In an interview with the Journal du Dimanche, minister of education Jean-Michel Blanquer stated a vaccination campaign for students over the age of 12 will begin at the start of the school year on September 2.
Since the beginning of summer, some 55% of 12- to 17-year-olds in France have already had at least one dose of the Covid vaccine.
“In all middle and high schools in France, students and staff who wish so will have access to the vaccine, near or within their establishment” said Blanquer.
The minister explained that “depending on the situation” either mobile vaccination teams will come to the schools, or health services will help coordinate getting students to vaccination centers.
In addition, a “Level 2” protocol has been put in place for Paris with all schools opening without distance learning, although the ministry reserves the right to take a more strict direction should the health situation deteriorate.
The wearing of masks indoors will still be mandatory for students from CP (cours préparatoire, or Grade 1). Outdoors, especially at recess, masks will need to be worn in areas where it is required for the general population.

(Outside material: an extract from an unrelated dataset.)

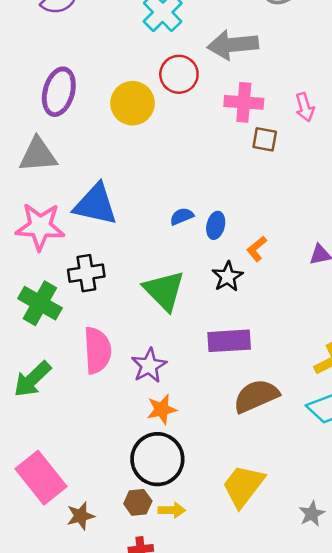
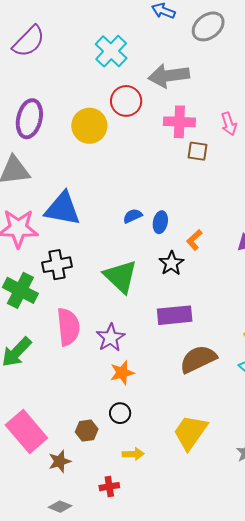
black circle: (157, 459) -> (120, 413), size x0.5
brown hexagon: (138, 502) -> (87, 431), moved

For physical education and sports teachers, indoors contact sports— for example, judo—are prohibited.
For middle and high school, from 6me to Terminale (Grades 6 to 12), if a student tests positive, a 7-day period of isolation at home will only be necessary for students who are neither vaccinated nor immunized if they are defined as “at risk,” which, as the minister pointed out, is the “same rule as for the rest of the population.”
He added, “An pupil that is not vaccinated is in a riskier situation than a pupil who has received at least one injection. Asking the student to stay at home protects him and others.”
At the primary level where children are not old enough to be vaccinated, the entire class will close for seven days in the event of a contamination. To protect medical confidentiality, a pupil's vaccination status will be communicated in the form of a certificate from the parents.
Blanquer confirmed that a health pass will not be required for school trips that are reserved exclusively for students, such as a theatre performance or swimming pool. However, for an excursion to a museum that also welcomes the public, unvaccinated students will have to provide a negative PCR test.
A health pass will not be imposed on parents who enter school grounds but they must wear a mask.
Schools will continue to offer saliva tests but in a more targeted manner when health officials see a potentially suspect situation at the local level. For personnel, two self-tests will continue to be distributed for those who want to be tested.